We visit western European countries and it's like WTF it's cheaper here?

The multi-generational spread is wild - my boss remembers being raised in 80's scarcity culture verging on 2-3rd world hunger. But our entry level employees are running around demanding everyone to be up to date with everything they see and hear in these little glowing rectangles. It's like two separate progressions have been superimposed on top of each other.

4 comments

Just as a quick note, the “second world” would have been the Eastern Bloc countries, so by definition, living in Poland in the 80s would have been 2nd-world conditions.
Thank you! Sometimes I feel like I'm the only one who remembers this. For example, Ireland was a third world country because (theoretically) we were non aligned.
>We visit western European countries and it's like WTF it's cheaper here?
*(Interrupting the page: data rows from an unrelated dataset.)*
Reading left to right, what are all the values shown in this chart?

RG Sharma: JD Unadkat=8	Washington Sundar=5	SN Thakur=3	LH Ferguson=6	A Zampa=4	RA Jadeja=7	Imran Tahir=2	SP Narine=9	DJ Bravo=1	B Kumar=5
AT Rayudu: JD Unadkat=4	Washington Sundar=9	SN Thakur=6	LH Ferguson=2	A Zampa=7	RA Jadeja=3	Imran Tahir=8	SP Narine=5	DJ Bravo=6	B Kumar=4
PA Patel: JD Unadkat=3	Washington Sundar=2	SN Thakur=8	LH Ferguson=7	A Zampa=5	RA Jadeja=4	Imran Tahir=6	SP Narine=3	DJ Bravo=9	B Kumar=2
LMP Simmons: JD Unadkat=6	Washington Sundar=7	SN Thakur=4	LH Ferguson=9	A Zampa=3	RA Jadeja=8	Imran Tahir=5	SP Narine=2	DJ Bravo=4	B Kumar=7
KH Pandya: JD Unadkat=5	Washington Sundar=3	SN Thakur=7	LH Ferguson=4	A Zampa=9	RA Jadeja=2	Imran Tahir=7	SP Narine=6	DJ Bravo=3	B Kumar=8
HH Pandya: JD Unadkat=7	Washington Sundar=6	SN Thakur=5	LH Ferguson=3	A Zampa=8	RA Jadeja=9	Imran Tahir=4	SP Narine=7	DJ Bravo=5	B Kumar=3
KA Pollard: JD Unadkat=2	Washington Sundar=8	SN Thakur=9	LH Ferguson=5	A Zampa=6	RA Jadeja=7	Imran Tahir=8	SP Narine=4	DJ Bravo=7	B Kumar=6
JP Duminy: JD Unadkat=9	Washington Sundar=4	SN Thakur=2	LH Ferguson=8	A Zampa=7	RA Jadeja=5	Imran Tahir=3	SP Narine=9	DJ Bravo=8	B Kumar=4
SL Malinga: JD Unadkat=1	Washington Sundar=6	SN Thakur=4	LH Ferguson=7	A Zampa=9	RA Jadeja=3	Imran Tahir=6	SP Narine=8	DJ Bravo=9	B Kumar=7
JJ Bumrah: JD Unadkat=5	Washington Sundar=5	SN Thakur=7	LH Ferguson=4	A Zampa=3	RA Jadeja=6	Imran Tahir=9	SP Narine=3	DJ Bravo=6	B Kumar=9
Warsaw is the only place in Europe where a casual search out of curiosity brought 15-20K euro/month developer positions.

Vibecession at country scale. Seems like growth feels like instability for many citizens.
Same story in Lithuania
The Baltic states are a pretty odd mix, Estonia could be any western European country while Latvia next door still feels in places like the Red Army has only just pulled out. It was quite a jolt going from one to the other.

Mind you since we'd started from Russia both of them looked pretty good in comparison, that place was dire.

Dude has not been to Narva lol
Also economic inequality is quite differently shaped across ages

People over 60 are poor, 40..60 are a mixed bag, 20..40 are struggling to keep up.